Thursday, August 13, 2009

Umairah Bte Abdullah, Group A

(a) What would you reveal to Mrs Kong regarding your professional view about children with Down Syndrome and their future in Singapore? (4 Marks)

Firstly, I would let Mrs Kong know that Down syndrome is not a disease. It is a genetic disorder that can affect anyone regardless of race, religious and any walks of life.
“Nothing done before or during pregnancy can cause Down syndrome. It occurs in all races, social classes and in all countries throughout the world. It can happen to anyone.” (Down Syndrome Association Singapore, 2009). I will assure her that no one is to be blamed in the situation and she should not question why Nicky is different as compared to his siblings who are normal.
Every child needs a good, enriching and stimulating environment to develop holistically and this is even more so for children with Down syndrome who really needs a good, supportive environment to learn and develop in. (Down Syndrome Associate Singapore, 2009). The way children with Down syndrome are brought really plays a vital role in helping them cope with their disability in the future. I will advice Mrs Kong that it is important for her and her husband to look at the situation from a positive perspective and be strong to provide Nicky with the best, supportive environment possible.
I would also let her know that there is definitely a place for Nicky in the education system in Singapore. Regardless if it is in special or mainstream schools, Nicky will definitely have equal opportunity for education as every other child. I will also encourage her to remain positive and let her know that there are ongoing research and studies done by the Down Syndrome Association Singapore to move towards providing a mainstream education opportunity for children with Down syndrome.

(b) Given the limited information provided, what would you advise Mrs Kong about:
(i) Enrolling Nicky into the centre's toddler class; and (2 Marks)

I would definitely advice Mrs Kong to enroll Nicky into the centre’s toddler class. I would reassure her that I am trained to care for and provide an educational setting for children with special needs and I would definitely have them in my class. Moreover, it would also be convenient for her since Nicky’s siblings are already in the centre.

(b) Given the limited information provided, what would you advise Mrs Kong about:
(ii) Nicky's diagnosis of having Down Syndrome. (2 Marks)

I would suggest that Mrs Kong take Nicky for further tests and assessments to know more about where he is in his developmental milestones. It is also important that she knows the final diagnosis on Nicky’s condition in order for her to work towards improving his situation and provide him with the best environment possible. Furthermore, many of the conditions that children with Down syndrome may have can be improved with early intervention. When she is aware of these conditions, she will then be able to make arrangements for interventions that would benefit Nicky in the long run.

(c) What would you disclose to Mrs Kong about special education, special school and inclusive education in Singapore? (6 Marks)

“The education of children with disabilities is provided in special education (SPED) schools. As at January 2009, there are 20 SPED schools run by Voluntary Welfare Organisations (VWOs) receiving funding from the Ministry of Education (MOE) and the National Council of Social Service (NCSS).” (Ministry of Education, 2009). They are a number of special schools in Singapore which caters to children of various disabilities. SPED schools are under the Ministry of Education while there are other special education schools that are run by private bodies. Regardless, the main goal for these special education schools is to provide children with special needs the best setting possible for them to grow and develop into fully functioning adult that will have their rightful place in the society.
Additionally, the education system is also moving progressively towards providing a mainstream education for children with Down syndrome.
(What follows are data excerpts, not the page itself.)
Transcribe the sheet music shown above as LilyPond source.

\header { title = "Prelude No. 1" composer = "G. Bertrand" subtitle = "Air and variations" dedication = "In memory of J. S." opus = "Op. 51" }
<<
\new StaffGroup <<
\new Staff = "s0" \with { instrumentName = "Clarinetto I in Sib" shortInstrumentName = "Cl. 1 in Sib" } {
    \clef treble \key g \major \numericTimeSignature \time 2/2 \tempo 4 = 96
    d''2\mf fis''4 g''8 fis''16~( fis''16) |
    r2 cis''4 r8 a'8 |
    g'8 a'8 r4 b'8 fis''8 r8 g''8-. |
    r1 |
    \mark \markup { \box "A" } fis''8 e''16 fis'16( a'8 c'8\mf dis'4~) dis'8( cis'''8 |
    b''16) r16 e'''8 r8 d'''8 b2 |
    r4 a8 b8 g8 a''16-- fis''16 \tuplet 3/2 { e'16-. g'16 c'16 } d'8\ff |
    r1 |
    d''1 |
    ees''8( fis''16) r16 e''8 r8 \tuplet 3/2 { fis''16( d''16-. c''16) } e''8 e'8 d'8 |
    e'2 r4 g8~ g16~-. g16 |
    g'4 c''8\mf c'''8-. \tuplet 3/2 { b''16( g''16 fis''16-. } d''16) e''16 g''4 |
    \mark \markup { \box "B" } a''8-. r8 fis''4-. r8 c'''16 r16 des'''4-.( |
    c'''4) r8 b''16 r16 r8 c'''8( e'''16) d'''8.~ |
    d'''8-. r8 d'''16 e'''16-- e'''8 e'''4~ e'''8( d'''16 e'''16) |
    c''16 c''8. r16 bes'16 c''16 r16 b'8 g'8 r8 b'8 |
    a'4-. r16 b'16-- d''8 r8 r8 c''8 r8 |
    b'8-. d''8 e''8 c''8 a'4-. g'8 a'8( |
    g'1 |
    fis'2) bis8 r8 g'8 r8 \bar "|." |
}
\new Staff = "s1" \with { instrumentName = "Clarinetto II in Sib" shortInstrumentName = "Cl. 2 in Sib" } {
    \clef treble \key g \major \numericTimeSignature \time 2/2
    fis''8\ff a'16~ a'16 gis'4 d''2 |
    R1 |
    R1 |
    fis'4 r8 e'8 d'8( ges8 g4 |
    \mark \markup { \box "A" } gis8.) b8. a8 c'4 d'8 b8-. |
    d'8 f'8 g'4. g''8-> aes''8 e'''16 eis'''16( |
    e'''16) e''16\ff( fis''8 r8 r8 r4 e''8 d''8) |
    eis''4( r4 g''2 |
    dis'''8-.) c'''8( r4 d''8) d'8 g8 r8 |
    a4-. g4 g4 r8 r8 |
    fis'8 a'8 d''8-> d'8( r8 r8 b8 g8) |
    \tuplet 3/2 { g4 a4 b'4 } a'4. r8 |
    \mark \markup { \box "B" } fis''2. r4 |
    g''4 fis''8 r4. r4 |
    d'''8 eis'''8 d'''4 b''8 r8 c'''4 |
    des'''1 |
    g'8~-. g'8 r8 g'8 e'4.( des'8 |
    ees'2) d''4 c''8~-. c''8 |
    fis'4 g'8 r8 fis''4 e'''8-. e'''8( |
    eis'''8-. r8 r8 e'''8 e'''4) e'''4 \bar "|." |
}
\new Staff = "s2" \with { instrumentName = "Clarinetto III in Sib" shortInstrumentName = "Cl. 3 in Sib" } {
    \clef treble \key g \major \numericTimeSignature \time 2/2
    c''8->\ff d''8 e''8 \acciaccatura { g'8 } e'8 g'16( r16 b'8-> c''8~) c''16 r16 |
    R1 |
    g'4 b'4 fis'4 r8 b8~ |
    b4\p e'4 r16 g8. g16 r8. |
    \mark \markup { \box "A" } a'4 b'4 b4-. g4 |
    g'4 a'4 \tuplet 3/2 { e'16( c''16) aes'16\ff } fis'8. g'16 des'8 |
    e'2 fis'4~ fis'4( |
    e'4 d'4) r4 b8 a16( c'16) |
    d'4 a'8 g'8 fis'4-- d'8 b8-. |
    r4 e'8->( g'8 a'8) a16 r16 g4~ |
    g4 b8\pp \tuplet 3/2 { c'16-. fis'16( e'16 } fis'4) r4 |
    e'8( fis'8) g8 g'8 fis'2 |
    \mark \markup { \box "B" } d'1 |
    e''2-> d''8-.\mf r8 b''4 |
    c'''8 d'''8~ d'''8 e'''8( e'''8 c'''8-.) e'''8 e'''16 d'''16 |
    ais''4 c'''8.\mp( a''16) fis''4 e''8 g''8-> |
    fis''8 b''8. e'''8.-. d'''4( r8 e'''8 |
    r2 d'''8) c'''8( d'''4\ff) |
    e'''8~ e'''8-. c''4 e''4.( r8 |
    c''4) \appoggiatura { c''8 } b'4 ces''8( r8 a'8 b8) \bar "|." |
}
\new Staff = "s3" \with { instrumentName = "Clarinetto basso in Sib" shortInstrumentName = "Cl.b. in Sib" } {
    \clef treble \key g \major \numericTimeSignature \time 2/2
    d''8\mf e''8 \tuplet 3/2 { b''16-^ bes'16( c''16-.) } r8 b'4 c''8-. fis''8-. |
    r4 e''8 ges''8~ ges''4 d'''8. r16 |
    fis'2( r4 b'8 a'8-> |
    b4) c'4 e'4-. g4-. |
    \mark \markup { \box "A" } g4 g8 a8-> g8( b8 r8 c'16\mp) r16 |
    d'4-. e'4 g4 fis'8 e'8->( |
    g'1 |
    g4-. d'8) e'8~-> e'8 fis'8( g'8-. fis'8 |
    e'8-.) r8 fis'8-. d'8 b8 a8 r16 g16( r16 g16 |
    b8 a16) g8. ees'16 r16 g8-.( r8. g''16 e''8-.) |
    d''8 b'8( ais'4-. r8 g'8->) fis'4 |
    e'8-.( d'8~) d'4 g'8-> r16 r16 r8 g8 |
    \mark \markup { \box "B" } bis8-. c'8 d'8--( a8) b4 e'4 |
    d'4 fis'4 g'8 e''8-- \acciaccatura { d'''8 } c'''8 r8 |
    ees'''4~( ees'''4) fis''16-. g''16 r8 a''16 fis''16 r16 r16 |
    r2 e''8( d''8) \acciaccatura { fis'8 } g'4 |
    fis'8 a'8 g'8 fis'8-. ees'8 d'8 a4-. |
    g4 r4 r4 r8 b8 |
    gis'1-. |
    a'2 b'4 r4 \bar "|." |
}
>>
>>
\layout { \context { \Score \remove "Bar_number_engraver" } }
As mentioned in a speech made by Mrs Lim Hwee Hua, Minister in the Prime Minister’s Office and Second Minister for Finance and Transport (2009), “Today, you can find children with Down syndrome studying alongside their peers in mainstream kindergartens and schools; adults finding work opportunities in the mainstream society; and community facilities shared by all.” This further proves that there is a place for children with Down syndrome in the education system as well as in the community.
I would advice Mrs Kong to remain positive and keep reassuring her that there are going to be options for her to choose from when the time comes for Nicky to be in school. Whether it is special school or mainstream school, the ultimate decision is hers to place Nicky in an environment that he can fully excel in.


Down Syndrome Education Singapore (2009). What is Down syndrome.
Retrieved 13th August 2009, from

Down Syndrome Education Singapore (2009). All you need to know about Down syndrome. Retrieved 13th August 2009, from

Ministry of Education Singapore (2009). Special education in Singapore.
Retrieved 13th August 2009, from

Ministry of Finance Singapore (2009). Meeting Down syndrome community’s needs
Retrieved 13th August 2009, from

Umairah Bte Abdullah (Group A)


  1. It is indeed not a disease nor it can affect anyone regardless of race, religious and any walks of life. However, there are still a lot of people thinking this way, especially those who did not manage to receive enough education.

    What can we do to stop/reduce people from having this mindsets?

    Tan Wei Sian | Group A

  2. That is where public education takes place to increase the society's awareness and to eliminate misconceptions of people with Down syndrome or any disability for the matter.